Chris Wood reduces India overweight on J&K issue
Valuations of Indian stocks not cheaper despite the 10% decline in the Nifty from its life high

Wood has reduced its overweight on India by a further one percentage point in favour of Indonesia where he believes the investment case looks much more straightforward.
“The Kashmir aggravation has added an additional negative... it can also be argued that Modi should not have allowed himself to be distracted by the execution of the BJP agenda on Kashmir, which like demonetisation was planned in great secrecy with many cabinet ministers kept in the dark, when all the evidence is that the Indian economy continues to weaken,” said Wood.

“(The order) ...has given much greater credibility to the longstanding attack on Modi by his domestic critics that his agenda is to build a Hindu ‘majoritarian’ state and turn India into ‘Hindustan’,” said Wood.
Wood said he is not so sure what the government can do about the economy in the short term.

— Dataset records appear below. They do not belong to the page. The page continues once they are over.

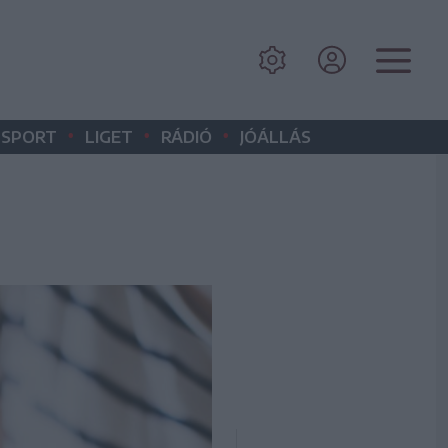
•
•
•
SPORT
LIGET
RÁDIÓ
JÓÁLLÁS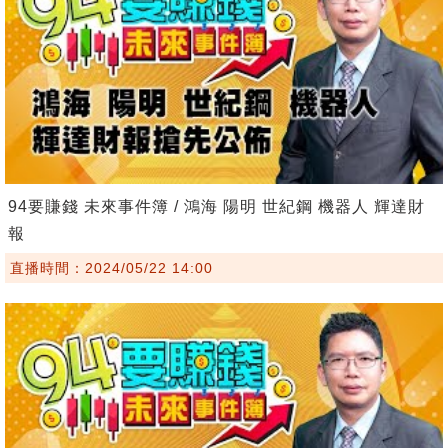
94要賺錢 未來事件簿 / 鴻海 陽明 世紀鋼 機器人 輝達財
報
直播時間：2024/05/22 14:00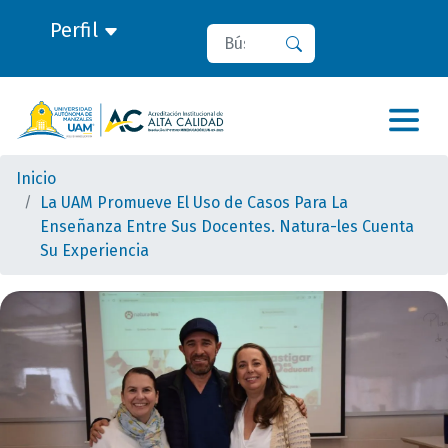
Perfil
Buscar
Buscar
Inicio
La UAM Promueve El Uso de Casos Para La
Enseñanza Entre Sus Docentes. Natura-les Cuenta
Su Experiencia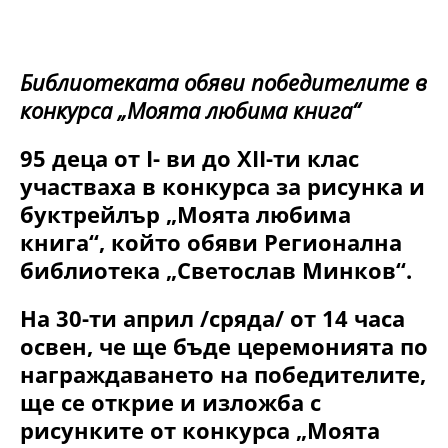
Библиотеката обяви победителите в
конкурса „Моята любима книга“
95 деца от I- ви до XII-ти клас
участваха в конкурса за рисунка и
буктрейлър „Моята любима
книга“, който обяви Регионална
библиотека „Светослав Минков“.
На 30-ти април /сряда/ от 14 часа
освен, че ще бъде церемонията по
награждаването на победителите,
ще се открие и изложба с
рисунките от конкурса „Моята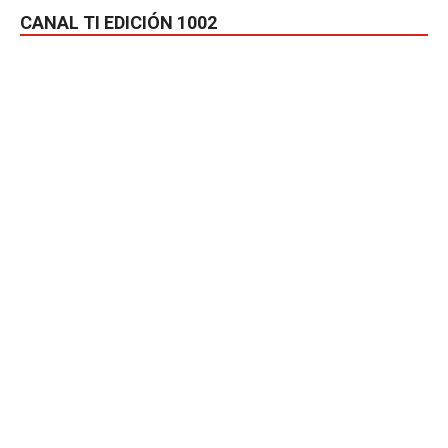
CANAL TI EDICIÓN 1002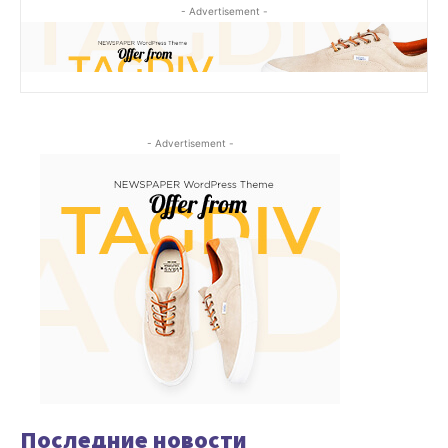
- Advertisement -
- Advertisement -
Последние новости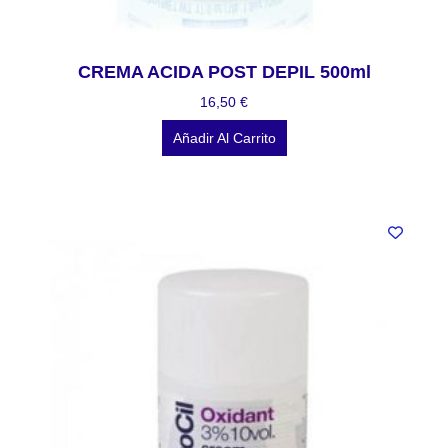
CREMA ACIDA POST DEPIL 500ml
16,50
€
Añadir Al Carrito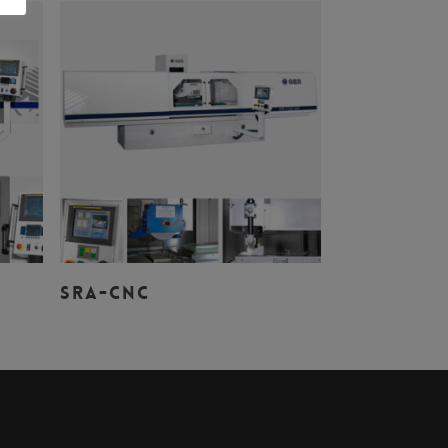
Leer Más
SRA-CNC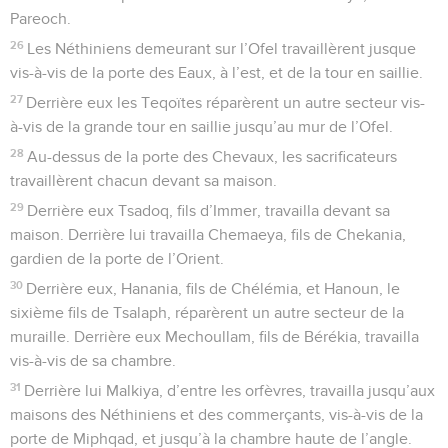
Pareoch.
26
Les Néthiniens demeurant sur l’Ofel travaillèrent jusque
vis-à-vis de la porte des Eaux, à l’est, et de la tour en saillie.
27
Derrière eux les Teqoïtes réparèrent un autre secteur vis-
à-vis de la grande tour en saillie jusqu’au mur de l’Ofel.
28
Au-dessus de la porte des Chevaux, les sacrificateurs
travaillèrent chacun devant sa maison.
29
Derrière eux Tsadoq, fils d’Immer, travailla devant sa
maison. Derrière lui travailla Chemaeya, fils de Chekania,
gardien de la porte de l’Orient.
30
Derrière eux, Hanania, fils de Chélémia, et Hanoun, le
sixième fils de Tsalaph, réparèrent un autre secteur de la
muraille. Derrière eux Mechoullam, fils de Bérékia, travailla
vis-à-vis de sa chambre.
31
Derrière lui Malkiya, d’entre les orfèvres, travailla jusqu’aux
maisons des Néthiniens et des commerçants, vis-à-vis de la
porte de Miphqad, et jusqu’à la chambre haute de l’angle.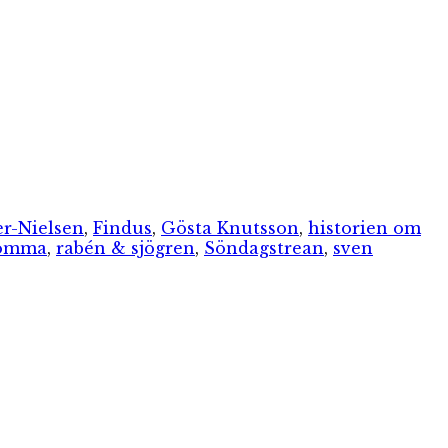
r-Nielsen
,
Findus
,
Gösta Knutsson
,
historien om
agömma
,
rabén & sjögren
,
Söndagstrean
,
sven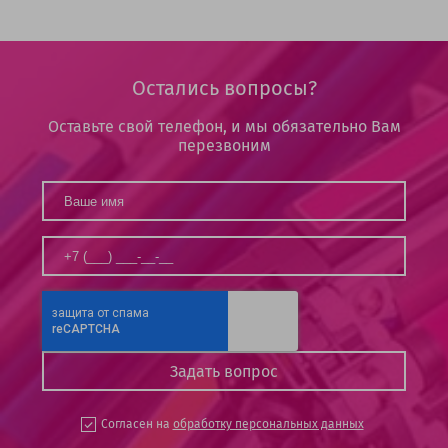
Остались вопросы?
Оставьте свой телефон, и мы обязательно Вам
перезвоним
Согласен на
обработку персональных данных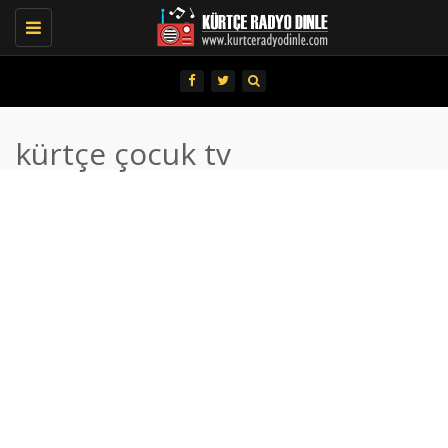
Toggle
navigation
kürtçe çocuk tv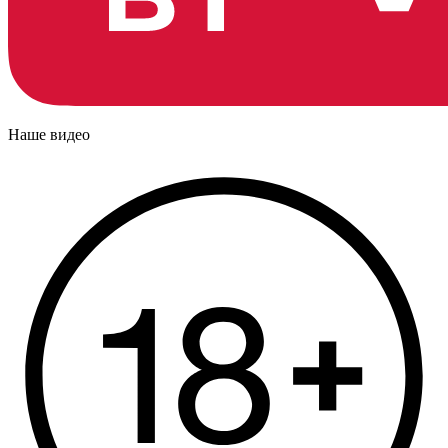
Наше видео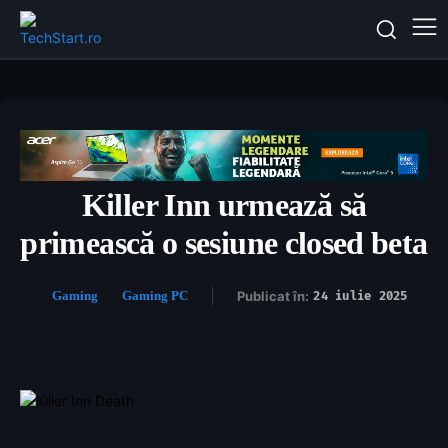
Killer Inn urmează să
primească o sesiune closed beta
Gaming
Gaming PC
Publicat în:
24 iulie 2025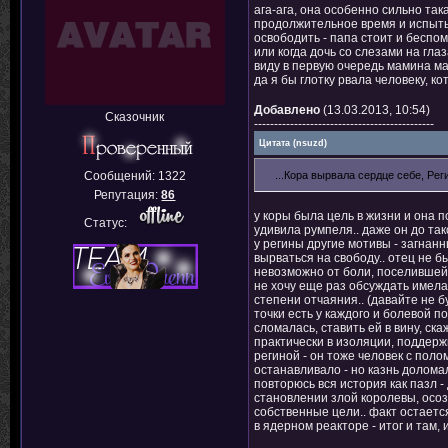
ага-ага, она особенно сильно так
продолжительное время и испытыв
освободить - папа стоит и беспо
или когда дочь со слезами на гла
виду в первую очередь мамина маги
да я бы глотку рвала человеку, к
Добавлено
(13.03.2013, 10:54)
Сказочник
---------------------------------------------
Цитата
(
nsuzd
)
Сообщений:
1322
...Кора вырвала сердце себе, Рег
Репутация:
86
у коры была цель в жизни и она п
Статус:
удивила румпеля.. даже он до так
у регины другие мотивы - загнанн
вырваться на свободу.. отец не б
невозможно от боли, поселившейс
не хочу еще раз обсуждать имела 
степени отчаяния.. (давайте не бу
точки есть у каждого и болевой по
сломалась, ставить ей в вину, ск
практически в изоляции, поддерж
региной - он тоже человек с поло
останавливало - но казнь долома
повторюсь вся история как пазл -
становлении злой королевы, осозн
собственные цели.. факт остает
в ядерном реакторе - итог и там,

Some of this slowdown, particularly in the auto sector, reflects the continuing liquidity squeeze in the NBFC space triggered by the default of formerly Triple-A rated IL&FS a year ago, he said.
The problem of loan issue in public sector banks remains one area where the government policy could have been more pro-active, said Wood. The process of writing off the bad assets and putting them in more credit worthy hands is taking longer than hoped as defaulters seek to hold on to their assets by judicial appeal, he said.
“The legacy problems in the public sector banks, and the continuing tight liquidity in terms of extended loan deposit ratios and the like, mean that monetary easing will continue to be not as effective as hoped in the sense that the rate cuts are not being passed on fully to borrowers,” said Wood.
Valuations
The Nifty trades at 16.7 times one-year forward price-to-earnings, compared with an average of 15.2 times since 2008. Continued inflows into domestic mutual funds remains a positive, said Wood. Equity investors are going to need to see evidence of a cyclical pickup to get excited since more monetary easing is already assumed, and there will remain legitimate scepticism about the impact of such easing, he added.